---------- Given records ----------
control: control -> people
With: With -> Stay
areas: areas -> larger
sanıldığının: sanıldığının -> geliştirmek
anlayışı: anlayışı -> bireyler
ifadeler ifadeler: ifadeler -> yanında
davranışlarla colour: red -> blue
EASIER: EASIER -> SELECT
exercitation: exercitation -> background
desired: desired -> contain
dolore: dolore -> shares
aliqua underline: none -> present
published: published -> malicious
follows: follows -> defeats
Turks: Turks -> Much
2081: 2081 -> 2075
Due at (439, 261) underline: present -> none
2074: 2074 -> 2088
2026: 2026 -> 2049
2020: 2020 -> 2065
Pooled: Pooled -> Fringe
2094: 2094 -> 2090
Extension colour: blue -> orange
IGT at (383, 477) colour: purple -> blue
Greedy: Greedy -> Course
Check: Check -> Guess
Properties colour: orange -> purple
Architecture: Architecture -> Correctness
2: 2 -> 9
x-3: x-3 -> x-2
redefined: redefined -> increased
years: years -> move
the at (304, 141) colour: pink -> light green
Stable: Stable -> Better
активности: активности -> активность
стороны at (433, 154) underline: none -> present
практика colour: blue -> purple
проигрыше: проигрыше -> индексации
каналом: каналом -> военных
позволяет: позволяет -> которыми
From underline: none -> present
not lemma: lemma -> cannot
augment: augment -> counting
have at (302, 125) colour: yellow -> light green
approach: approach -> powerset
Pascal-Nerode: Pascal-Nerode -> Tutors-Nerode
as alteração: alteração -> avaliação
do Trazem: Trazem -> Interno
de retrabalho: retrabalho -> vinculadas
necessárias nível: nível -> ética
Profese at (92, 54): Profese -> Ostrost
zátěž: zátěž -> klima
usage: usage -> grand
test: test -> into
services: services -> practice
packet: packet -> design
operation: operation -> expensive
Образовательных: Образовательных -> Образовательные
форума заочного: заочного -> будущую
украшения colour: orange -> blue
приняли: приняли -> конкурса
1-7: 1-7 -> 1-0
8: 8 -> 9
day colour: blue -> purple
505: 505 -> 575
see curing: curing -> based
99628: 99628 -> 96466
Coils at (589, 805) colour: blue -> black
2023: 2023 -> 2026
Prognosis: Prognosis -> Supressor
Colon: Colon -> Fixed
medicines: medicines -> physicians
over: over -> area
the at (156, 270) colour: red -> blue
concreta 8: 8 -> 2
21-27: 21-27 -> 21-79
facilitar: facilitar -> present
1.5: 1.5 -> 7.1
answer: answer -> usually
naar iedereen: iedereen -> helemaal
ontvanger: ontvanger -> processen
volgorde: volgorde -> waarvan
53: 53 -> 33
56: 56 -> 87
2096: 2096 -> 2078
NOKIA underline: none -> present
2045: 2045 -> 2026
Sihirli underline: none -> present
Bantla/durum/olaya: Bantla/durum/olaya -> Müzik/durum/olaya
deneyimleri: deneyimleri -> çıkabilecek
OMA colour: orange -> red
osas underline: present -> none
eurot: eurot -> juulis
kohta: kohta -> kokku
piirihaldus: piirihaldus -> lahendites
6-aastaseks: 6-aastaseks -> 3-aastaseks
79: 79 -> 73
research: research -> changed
----------
Task directions: Copy every line of the records above verbatim.

Solution for this problem:
control: control -> people
With: With -> Stay
areas: areas -> larger
sanıldığının: sanıldığının -> geliştirmek
anlayışı: anlayışı -> bireyler
ifadeler ifadeler: ifadeler -> yanında
davranışlarla colour: red -> blue
EASIER: EASIER -> SELECT
exercitation: exercitation -> background
desired: desired -> contain
dolore: dolore -> shares
aliqua underline: none -> present
published: published -> malicious
follows: follows -> defeats
Turks: Turks -> Much
2081: 2081 -> 2075
Due at (439, 261) underline: present -> none
2074: 2074 -> 2088
2026: 2026 -> 2049
2020: 2020 -> 2065
Pooled: Pooled -> Fringe
2094: 2094 -> 2090
Extension colour: blue -> orange
IGT at (383, 477) colour: purple -> blue
Greedy: Greedy -> Course
Check: Check -> Guess
Properties colour: orange -> purple
Architecture: Architecture -> Correctness
2: 2 -> 9
x-3: x-3 -> x-2
redefined: redefined -> increased
years: years -> move
the at (304, 141) colour: pink -> light green
Stable: Stable -> Better
активности: активности -> активность
стороны at (433, 154) underline: none -> present
практика colour: blue -> purple
проигрыше: проигрыше -> индексации
каналом: каналом -> военных
позволяет: позволяет -> которыми
From underline: none -> present
not lemma: lemma -> cannot
augment: augment -> counting
have at (302, 125) colour: yellow -> light green
approach: approach -> powerset
Pascal-Nerode: Pascal-Nerode -> Tutors-Nerode
as alteração: alteração -> avaliação
do Trazem: Trazem -> Interno
de retrabalho: retrabalho -> vinculadas
necessárias nível: nível -> ética
Profese at (92, 54): Profese -> Ostrost
zátěž: zátěž -> klima
usage: usage -> grand
test: test -> into
services: services -> practice
packet: packet -> design
operation: operation -> expensive
Образовательных: Образовательных -> Образовательные
форума заочного: заочного -> будущую
украшения colour: orange -> blue
приняли: приняли -> конкурса
1-7: 1-7 -> 1-0
8: 8 -> 9
day colour: blue -> purple
505: 505 -> 575
see curing: curing -> based
99628: 99628 -> 96466
Coils at (589, 805) colour: blue -> black
2023: 2023 -> 2026
Prognosis: Prognosis -> Supressor
Colon: Colon -> Fixed
medicines: medicines -> physicians
over: over -> area
the at (156, 270) colour: red -> blue
concreta 8: 8 -> 2
21-27: 21-27 -> 21-79
facilitar: facilitar -> present
1.5: 1.5 -> 7.1
answer: answer -> usually
naar iedereen: iedereen -> helemaal
ontvanger: ontvanger -> processen
volgorde: volgorde -> waarvan
53: 53 -> 33
56: 56 -> 87
2096: 2096 -> 2078
NOKIA underline: none -> present
2045: 2045 -> 2026
Sihirli underline: none -> present
Bantla/durum/olaya: Bantla/durum/olaya -> Müzik/durum/olaya
deneyimleri: deneyimleri -> çıkabilecek
OMA colour: orange -> red
osas underline: present -> none
eurot: eurot -> juulis
kohta: kohta -> kokku
piirihaldus: piirihaldus -> lahendites
6-aastaseks: 6-aastaseks -> 3-aastaseks
79: 79 -> 73
research: research -> changed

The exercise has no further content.